Your reply should be an exact copy of every entry, with the pictures removed.

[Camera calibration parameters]

________________

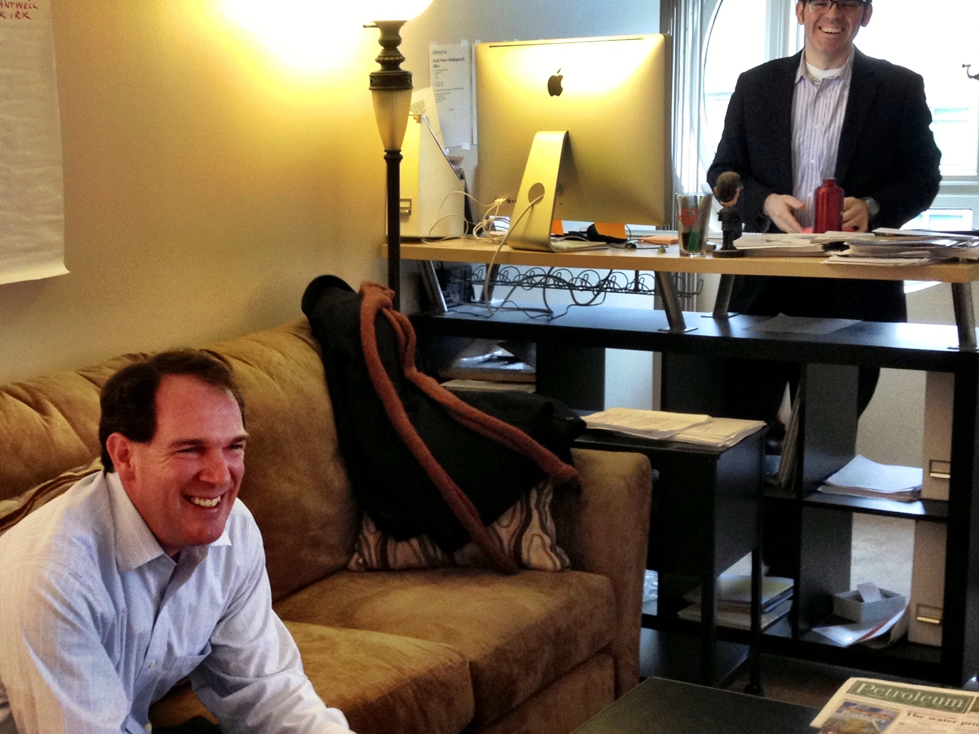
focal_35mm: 66
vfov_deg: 22.2
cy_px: 425
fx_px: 1866
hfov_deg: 29.2
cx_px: 352
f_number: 2.4
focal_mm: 4.28
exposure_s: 1/20
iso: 100
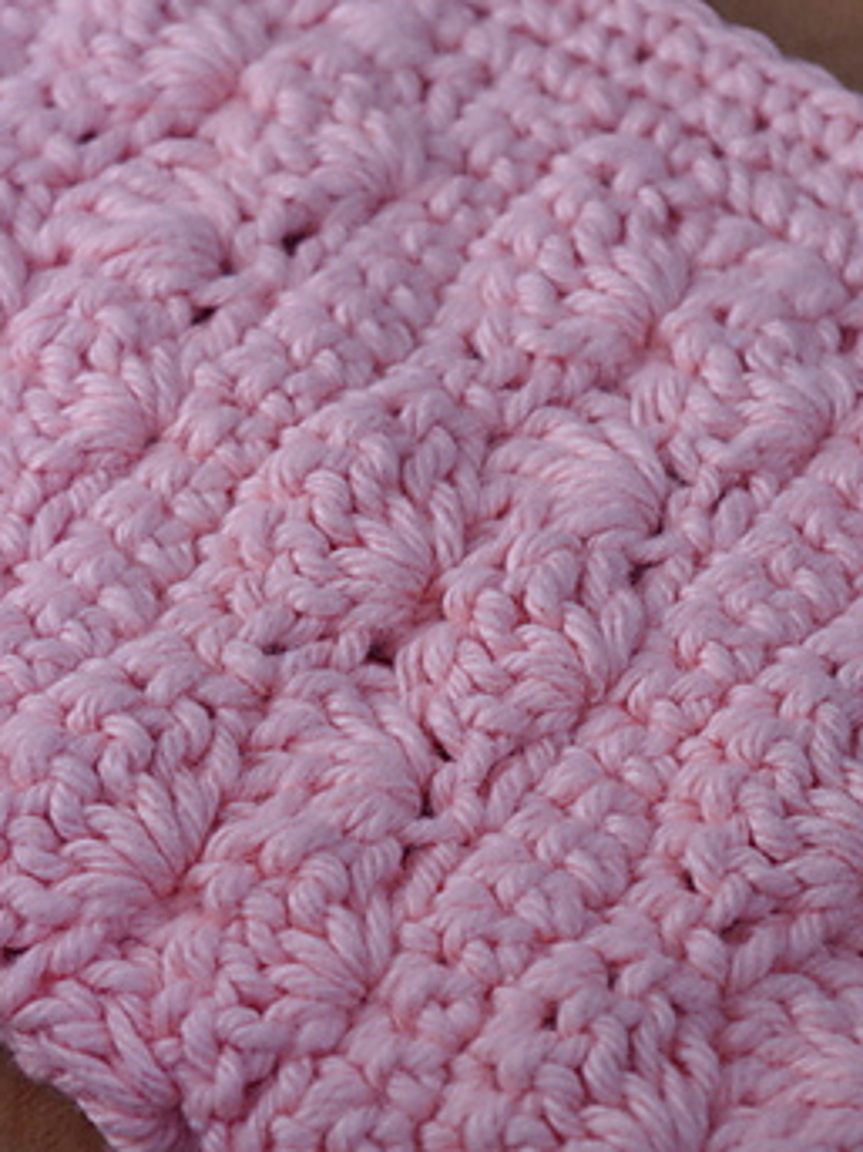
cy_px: 514
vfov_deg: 13.4
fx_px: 4889
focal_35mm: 147
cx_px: 238
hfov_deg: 10.1
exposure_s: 1/10
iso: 400
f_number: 7.1
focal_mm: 55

________________

* **EXERCISE RESULT**:
focal_35mm: 66
vfov_deg: 22.2
cy_px: 425
fx_px: 1866
hfov_deg: 29.2
cx_px: 352
f_number: 2.4
focal_mm: 4.28
exposure_s: 1/20
iso: 100
cy_px: 514
vfov_deg: 13.4
fx_px: 4889
focal_35mm: 147
cx_px: 238
hfov_deg: 10.1
exposure_s: 1/10
iso: 400
f_number: 7.1
focal_mm: 55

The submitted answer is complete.